Several measures can be taken to prevent the overfitting that may occur by considering additivity and linearity assumptions. First we should balance the number of interaction and non-linear terms to be considered with the effective sample size in the analysis (Table 12.6). We might only consider interactions in studies with relatively large sample sizes, i.e. many events compared to the number of terms considered. In smaller data sets, we may simply have to rely on the additivity assumption to be reasonable. We can also say that we estimate average (or “marginal”) effects of predictors across subgroups; we know that we will never be able to exclude that we missed a relevant high-order interaction. For the linearity assumption, we might consider non-linear terms only for predictors with a presumed strong, and likely non-linear, effect. If previous studies have used a non-linear transformation for a predictor, we could also consider this transformation. Subject knowledge should also support the choice for a transformation; plotting the effect of a transformed predictor is essential (e.g. Figs. 12.112.5).

Table 12.6 Approaches to limit overfitting by assessing additivity and linearity assumptions.

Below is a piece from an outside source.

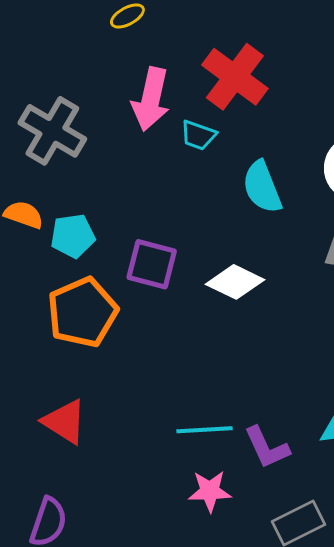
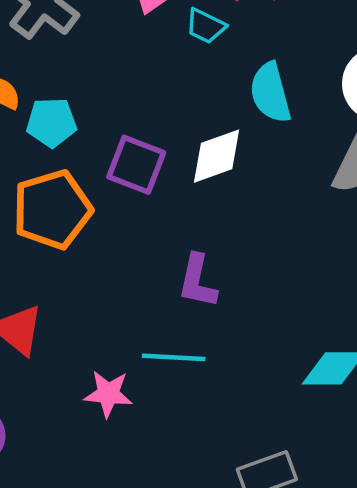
white diamond: (235, 282) -> (217, 156), moved, turned -52
purple L-shape: (267, 447) -> (197, 281), moved, turned 30
pink star: (210, 491) -> (108, 394), moved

The second measure to prevent overfitting is to use overall tests, rather than focus on separate tests for interaction and non-linear terms. Note that based on an overall test, we would not have continued estimation of interaction of age and tachyacardia in the GUSTO-I subsample (Sects. 12.212.4). We should also note that interaction terms make life a bit more difficult for model presentation, arguing against their inclusion in a model unless their relevance is substantial for the specific prediction problem.

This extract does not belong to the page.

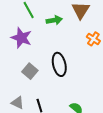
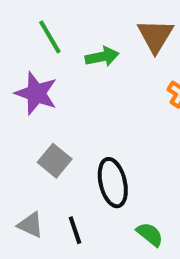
black ellipse: (59, 64) -> (113, 183), moved

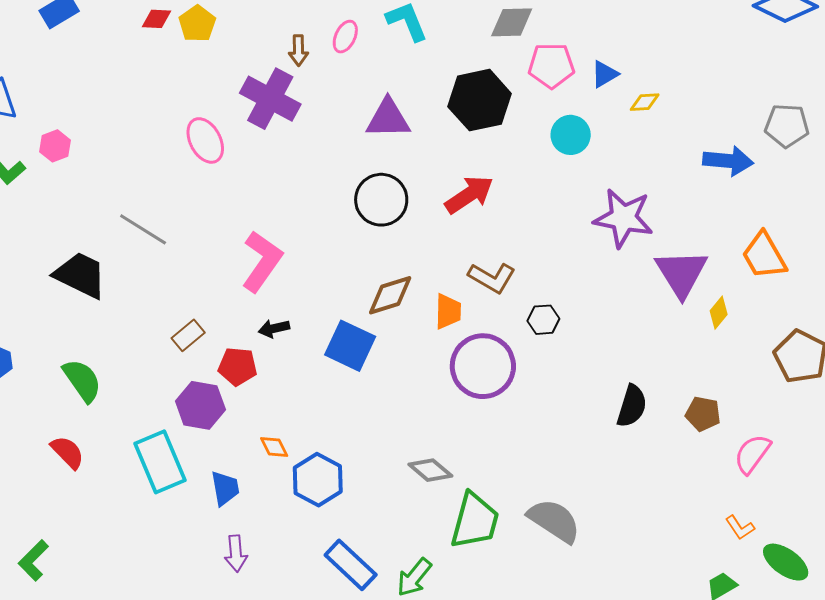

Third, an extension of this overall testing approach is to compare the performance of a flexible model to a simple model without interaction and non-linear effects (e.g. Table 12.5). The flexible model may for example be a neural network, or a GAM. Both the simple model and the flexible model should be validated, e.g. with bootstrapping, to see the validated rather than apparent improvement that might be achieved with inclusion of interaction and non-linear terms.

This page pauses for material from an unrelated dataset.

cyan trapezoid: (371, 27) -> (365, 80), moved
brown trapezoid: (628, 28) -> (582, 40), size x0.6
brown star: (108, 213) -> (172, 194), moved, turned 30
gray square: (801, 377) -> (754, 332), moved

Finally, we may use shrinkage techniques to reduce the regression coefficients of selected interaction or non-linear terms. Some extra shrinkage may try to compensate for the “testimation bias” (see Chaps. 5 and 11), which is expected when terms were included in a model because they were relatively large.174 The search for interactions and non-linear terms makes that the effective degrees of freedom of a flexible model is larger than the final degrees of freedom of a fitted model. This is recognized by FP transformations, where FP1 is tested with 2 df, and FP2 with 4 df. It is not included in p-values for optimal GAM transformations (according to GCV). P-values are then only approximate as a result of ignoring uncertainty in the model specification (e.g. searching for a smoothing parameter in GAM).

12.6 Questions

  1. 12.1

    Additivity and interaction

    1. (a)

      Explain the additivity assumption in your own words, and the relevance of the scale for assessing additivity?

    2. (b)

      Explain interaction terms in your own words?

    3. (c)

      How many interaction terms can be assessed in a model with ten binary predictors?

    4. (d)

      How many of these would be expected to be statistically significant at the p<0.05 level?

  2. 12.2

    Assumptions and model performance

    1. (a)

      Why would you consider testing of the additivity assumption with interaction terms?

    2. (b)

      Which key problem can occur when interactions and non-linearities are included in the model? How can this be prevented?

    3. (c)

      Model performance increases with more flexible non-linear functions. In Table 12.5, the maximum Model LR is 240. Is this model hence prefered for predicting outcome, or do you think other considerations are also relevant?